Why is there so much cynicism about politics? Take this example from Grover Norquist, the lobbyist who holds too much power over too many Republican members of Congress because he convinced them to sign a pledge to never raise taxes. On the right, that pledge supersedes the oath of office, in which they pledged to uphold the Constitution, etc.
After the House voted on the night of January 1st for the fiscal cliff deal that the Senate had passed the previous evening — the bill that returns the top tax rate to the Clinton-era 39.6% on income over $400,000 — you’d think there would be no way for Republican representatives to deny that they had voted for a tax increase. But you’d be wrong, as Norquist proved with this tweet:
Bush tax cuts lapsed at midnight last night. Every R voting for Senate bill is cutting taxes and keeping his/her pledge.

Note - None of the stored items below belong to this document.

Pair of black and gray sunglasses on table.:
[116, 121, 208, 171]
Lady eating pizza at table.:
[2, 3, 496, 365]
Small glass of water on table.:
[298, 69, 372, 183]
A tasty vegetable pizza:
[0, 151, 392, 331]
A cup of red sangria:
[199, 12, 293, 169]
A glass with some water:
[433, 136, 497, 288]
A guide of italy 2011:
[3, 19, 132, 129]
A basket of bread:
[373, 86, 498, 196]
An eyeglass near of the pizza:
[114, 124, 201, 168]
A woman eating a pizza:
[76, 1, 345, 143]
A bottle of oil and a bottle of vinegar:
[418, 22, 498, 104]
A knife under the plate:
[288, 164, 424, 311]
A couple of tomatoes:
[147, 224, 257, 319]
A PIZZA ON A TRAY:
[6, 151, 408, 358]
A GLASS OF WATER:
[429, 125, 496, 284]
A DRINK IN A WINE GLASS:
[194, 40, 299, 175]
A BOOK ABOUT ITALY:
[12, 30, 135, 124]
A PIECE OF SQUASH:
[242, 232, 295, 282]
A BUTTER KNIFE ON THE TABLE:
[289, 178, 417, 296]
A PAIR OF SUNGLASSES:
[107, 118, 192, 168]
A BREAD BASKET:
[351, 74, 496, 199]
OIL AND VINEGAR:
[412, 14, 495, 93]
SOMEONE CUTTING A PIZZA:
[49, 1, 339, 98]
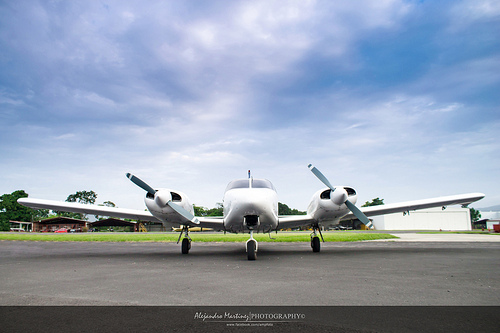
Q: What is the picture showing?
A: It is showing an airport.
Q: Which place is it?
A: It is an airport.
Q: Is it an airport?
A: Yes, it is an airport.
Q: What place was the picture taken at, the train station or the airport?
A: It was taken at the airport.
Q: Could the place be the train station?
A: No, it is the airport.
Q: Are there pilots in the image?
A: No, there are no pilots.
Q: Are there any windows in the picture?
A: Yes, there are windows.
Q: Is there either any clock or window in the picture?
A: Yes, there are windows.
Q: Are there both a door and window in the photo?
A: No, there are windows but no doors.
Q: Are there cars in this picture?
A: No, there are no cars.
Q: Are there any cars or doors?
A: No, there are no cars or doors.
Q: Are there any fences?
A: No, there are no fences.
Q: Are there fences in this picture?
A: No, there are no fences.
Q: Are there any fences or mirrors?
A: No, there are no fences or mirrors.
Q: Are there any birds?
A: No, there are no birds.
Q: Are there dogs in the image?
A: No, there are no dogs.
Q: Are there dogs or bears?
A: No, there are no dogs or bears.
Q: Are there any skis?
A: No, there are no skis.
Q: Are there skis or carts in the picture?
A: No, there are no skis or carts.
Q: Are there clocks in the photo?
A: No, there are no clocks.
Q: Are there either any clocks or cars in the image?
A: No, there are no clocks or cars.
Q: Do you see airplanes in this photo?
A: Yes, there is an airplane.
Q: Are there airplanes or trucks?
A: Yes, there is an airplane.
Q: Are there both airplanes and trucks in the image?
A: No, there is an airplane but no trucks.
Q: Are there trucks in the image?
A: No, there are no trucks.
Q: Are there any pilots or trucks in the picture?
A: No, there are no trucks or pilots.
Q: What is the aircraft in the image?
A: The aircraft is an airplane.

Like Mitt Romney’s claim that his signature Massachusetts health care legislation forced people to pay a penalty — not a tax — or John Kerry voting against a bill before he voted for it, or Bill Clinton parsing the word “is,” Norquist is playing semantic games to make losing seem like winning. This is merely inside-the-beltway artifice, but it becomes an obstacle to leadership when our representatives are more answerable to a weaselly DC lobbyist than the public at large.
This is the same House that, on the night of the fiscal cliff legislation vote, was supposed to pass a bipartisan bill for $60 billion in funds for the victims of Hurricane Sandy. But Speaker John Boehner postponed that tally, worried about how it would look for members to vote first for a tax increase and then for increased spending on the same night. He knew that they’d vote for the relief bill eventually, probably later in the same week, but chose to make political appearances a higher priority than the needs of Americans whose neighborhoods are still devastated from a natural disaster.
Congress doesn’t meet on Capitol Hill any more. For too long now, it has met in the Capitol Pit Of Despair.